Partes do exercício »
1/ Na reflexão sobre a maneira de ser e de amar, quais são os verbos da enumeração que vai de «pinto» a «cozinho»?
2/ Prossiga a reflexão sobre a maneira de ser e de amar a partir da última frase apresentada.

Excerto fornecido »
====================
Queria ter um céu, sim, mas aqui e agora, o que não está fácil. Queria muita coisa, eu sei, sou uma falhada, esforçada sem sucesso. Apesar de tudo, tenho pequenos talentos diversos e simples; sei e gosto de trabalhar, (ou sabia), pinto, escrevo, bordo e tricoto, cozinho comida honesta e simples de mãe de família, e sobretudo sei amar como deve ser - e gosto muito! Tento ser boa, agradar ao próximo... mas não consigo ser plenamente feliz e rodear os outros de alegria . Não consigo partilhar o bem que fervilha e transborda de dentro de mim. Se houvera quem o aceitasse, quem o daria era eu.

O problema é a minha falta de jeito para viver, para me divertir, para pensar em mim. Sou tosca, desastrada nestas coisas do saber-viver, sou trôpega quando se trata de caminhar segura na estrada certa, sou cega e não vejo como agarrar as oportunidades boas que me têm passado tão perto. 

Completamente naïf e baldas, com tendência para a anarquia do “deixa -andar”. 

Nunca forço, nunca busco o amor, deixo-me ficar sentada, parada, quieta e calada porque sei que o importante é o que eu sou e não o que faço. Mais logo, alguém verá a pérola dentro da concha e abrirá uma prenda de amor que está para quem a merecer. Basta esperar e acontecer. E tem acontecido... sem truques da minha parte... naturalmente ... 

Sei o que valho, sei que tenho uma capacidade imensa para amar, para me dar, para me entregar com força e paixão a quem gosto ou aos projetos que me empolgam. Sei que essa força e energia vêem de dentro, e que  há uma luz que a reflete para o exterior. Tipo farol escondido que só alumia e atinge aqueles que me vêem ou que me amam com olhos de ver , com coração de sentir.

Por isso, não preciso de fazer nada, fico quieta e espero que quem interessa dê por mim. Porque se me olharem bem, tal como eu sou, verdadeira, automaticamente serão fulminados pelo tal raio que emito sem saber. Não preciso de montar estratégias de conquista,  nem maquilhar o corpo ou a alma... basta-me ser eu. É assim que gosto de ser , é assim que gosto que os outros me vejam - nua, verdadeira, cheia de defeitos, cheia de qualidades, cheia de sorrisos , de solidariedade  de gosto por amar e de ajudar amigos... pronta a dar tudo (mesmo que o tudo seja demais para quem recebe), pronta a partir e a mudar o rumo da minha vida, a bem da liberdade ou de um melhor destino, sem olhar para o que perco . Porque uma mudança implica sempre perdas... algo fica para trás e não se recupera...
====================
Linhas apresentadas »

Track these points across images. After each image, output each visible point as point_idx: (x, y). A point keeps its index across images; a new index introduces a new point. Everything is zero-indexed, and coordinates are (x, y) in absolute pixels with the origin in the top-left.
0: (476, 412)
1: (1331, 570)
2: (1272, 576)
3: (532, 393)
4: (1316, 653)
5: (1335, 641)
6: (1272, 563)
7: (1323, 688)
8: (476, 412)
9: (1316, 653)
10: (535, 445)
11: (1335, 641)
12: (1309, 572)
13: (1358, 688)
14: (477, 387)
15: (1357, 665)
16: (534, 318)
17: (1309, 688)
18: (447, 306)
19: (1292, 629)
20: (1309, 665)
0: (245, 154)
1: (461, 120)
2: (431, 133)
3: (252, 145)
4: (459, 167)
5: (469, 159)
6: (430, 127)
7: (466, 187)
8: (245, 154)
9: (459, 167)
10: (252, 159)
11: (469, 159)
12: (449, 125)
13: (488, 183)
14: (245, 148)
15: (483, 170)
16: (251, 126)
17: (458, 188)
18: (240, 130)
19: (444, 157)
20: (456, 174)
====================
Tarefas resolvidas »
1/ Pinto, escrevo, bordo, tricoto e cozinho.

2/
Mas sou assim tolamente ingênua ... em especial no amor. Desprendida das consequências materiais dos meus actos, foco-me no essencial - e o essencial é o Amor. A única coisa que interessa e que gostaria de preservar, sem truques de dominação, sem estratégias para arrasar a concorrência, sem lutas pelo poder. Ganhar o amor por mérito próprio, sem ter de o roubar a ninguém. 

Nunca optei pelo caminho fácil. Escolhi vários caminhos, tinha auto-estradas razoáveis à minha frente, mas a tendência de uma naif é escolher o caminho das pedras, onde tropecei e me levantei, onde continuo a sofrer acidentes... alguns graves ..  alguns já me deixaram na valeta, moribunda, há uns anos. Mas renasci , passantes carinhosos levantaram-me e deram-me colo, por uns tempos. A convalescença com amizade ... deu-me nova vida. Hoje ainda tropeço mas estou mais preparada, menos ingênua, com mais skills de sobrevivência para enfrentar as perdas desta vida. 

Mesmo assim, continuo naif ,  não luto nem me defendo, não me esforço por definir uma estratégia de ataque aos inimigos ... sei que existem e não faço nada para suplantar as dificuldades, sou parva, portanto. Jogo limpo, num mundo sujo!

Sei dos engulhos que me espreitam, nas curvas do caminho, nos esconsos sombrios, sei que os golpes sujos não acontecem por acaso, só eu e o inimigo os conhecem... mesmo assim fico parada.

Permaneço eu - Palerma,  sem armas, sem guerras, queimando as dores no lume brando das drogas leves, escondendo as lágrimas na solidão, largando a raiva nos dias difíceis ... o que só piora a situação.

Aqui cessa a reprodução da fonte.